[Opening EXTRACT PROVIDED section]

An internal AI copilot that reads the studio's full project memory — SharePoint, Teams, project plans, timesheet exports — and answers leadership questions in plain language. With citations. Without a byte leaving the tenant.
The studio runs over one hundred active projects across India and the United States. Leadership relies on weekly status reports, project plans, timesheet exports, and the institutional memory of three senior managers to know where things stand. Most weeks, getting a clear picture of even ten projects took half a day.
The data existed. It lived in SharePoint, Teams, a handful of Excel files, and the heads of three people who had been at the firm for fifteen years. Leadership wanted one place to ask "what is the actual state of project X?" and have the answer come back in plain language, with citations, and never leave their own Microsoft tenant.
We separated the work into four phases. The first two were unglamorous — auditing the data estate, designing the architecture. The visible work came later. Most AI projects fail in the first two phases. We refused to skip them.

[Closing EXTRACT PROVIDED section]
[Opening DATASET CONTENT section]

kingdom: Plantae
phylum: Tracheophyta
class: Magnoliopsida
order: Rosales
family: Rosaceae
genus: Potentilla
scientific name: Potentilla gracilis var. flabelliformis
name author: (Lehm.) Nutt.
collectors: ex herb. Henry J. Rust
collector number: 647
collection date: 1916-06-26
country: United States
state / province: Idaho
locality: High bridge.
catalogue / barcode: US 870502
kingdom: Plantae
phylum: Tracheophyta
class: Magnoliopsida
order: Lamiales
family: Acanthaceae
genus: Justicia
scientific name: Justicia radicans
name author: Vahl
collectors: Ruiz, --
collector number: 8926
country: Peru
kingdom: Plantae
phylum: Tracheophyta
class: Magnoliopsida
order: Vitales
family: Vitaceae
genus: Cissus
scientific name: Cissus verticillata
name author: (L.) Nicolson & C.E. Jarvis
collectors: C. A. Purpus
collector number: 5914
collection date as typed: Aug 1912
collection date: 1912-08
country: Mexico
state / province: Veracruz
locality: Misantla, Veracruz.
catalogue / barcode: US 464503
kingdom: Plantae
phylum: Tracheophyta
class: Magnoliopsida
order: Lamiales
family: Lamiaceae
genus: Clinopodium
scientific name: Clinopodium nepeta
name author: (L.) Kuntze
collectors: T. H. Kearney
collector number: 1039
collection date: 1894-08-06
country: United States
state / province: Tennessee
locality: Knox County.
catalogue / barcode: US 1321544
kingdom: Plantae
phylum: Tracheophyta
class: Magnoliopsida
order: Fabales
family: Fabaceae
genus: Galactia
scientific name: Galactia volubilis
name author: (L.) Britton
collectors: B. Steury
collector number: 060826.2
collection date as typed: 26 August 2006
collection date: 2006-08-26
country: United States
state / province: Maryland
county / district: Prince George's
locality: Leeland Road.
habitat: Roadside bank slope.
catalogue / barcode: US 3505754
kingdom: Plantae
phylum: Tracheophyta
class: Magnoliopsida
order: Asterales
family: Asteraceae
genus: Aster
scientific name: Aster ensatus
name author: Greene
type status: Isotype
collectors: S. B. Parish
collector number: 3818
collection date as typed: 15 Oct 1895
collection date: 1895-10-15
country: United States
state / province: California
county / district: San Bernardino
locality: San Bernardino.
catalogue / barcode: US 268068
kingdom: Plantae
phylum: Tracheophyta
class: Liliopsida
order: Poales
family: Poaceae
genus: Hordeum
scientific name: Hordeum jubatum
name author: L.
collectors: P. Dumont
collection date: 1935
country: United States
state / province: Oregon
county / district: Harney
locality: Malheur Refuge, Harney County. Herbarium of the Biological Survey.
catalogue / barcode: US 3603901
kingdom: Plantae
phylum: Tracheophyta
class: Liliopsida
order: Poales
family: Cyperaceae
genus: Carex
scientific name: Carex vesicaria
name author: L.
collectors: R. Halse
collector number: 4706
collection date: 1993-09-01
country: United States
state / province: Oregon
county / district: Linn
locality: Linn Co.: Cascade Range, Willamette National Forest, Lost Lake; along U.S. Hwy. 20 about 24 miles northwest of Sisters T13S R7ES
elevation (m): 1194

[Closing DATASET CONTENT section]

**TO DO**
a) Could you give the copilot overview again, starting with "An internal AI" and going on through "leaving the tenant.", but change "copilot" to "assistant"?
b) According to the copilot overview:
(i) How many active projects does the studio run?
(ii) Most weeks, how long did it take to get a clear picture of even ten projects?
(iii) Into how many phases was the work separated?
The entries have no connection to the copilot overview.

**SOLUTIONS TO EACH TASK**
a)
An internal AI assistant that reads the studio's full project memory — SharePoint, Teams, project plans, timesheet exports — and answers leadership questions in plain language. With citations. Without a byte leaving the tenant.

b)
(i) Over one hundred.
(ii) Half a day.
(iii) Four.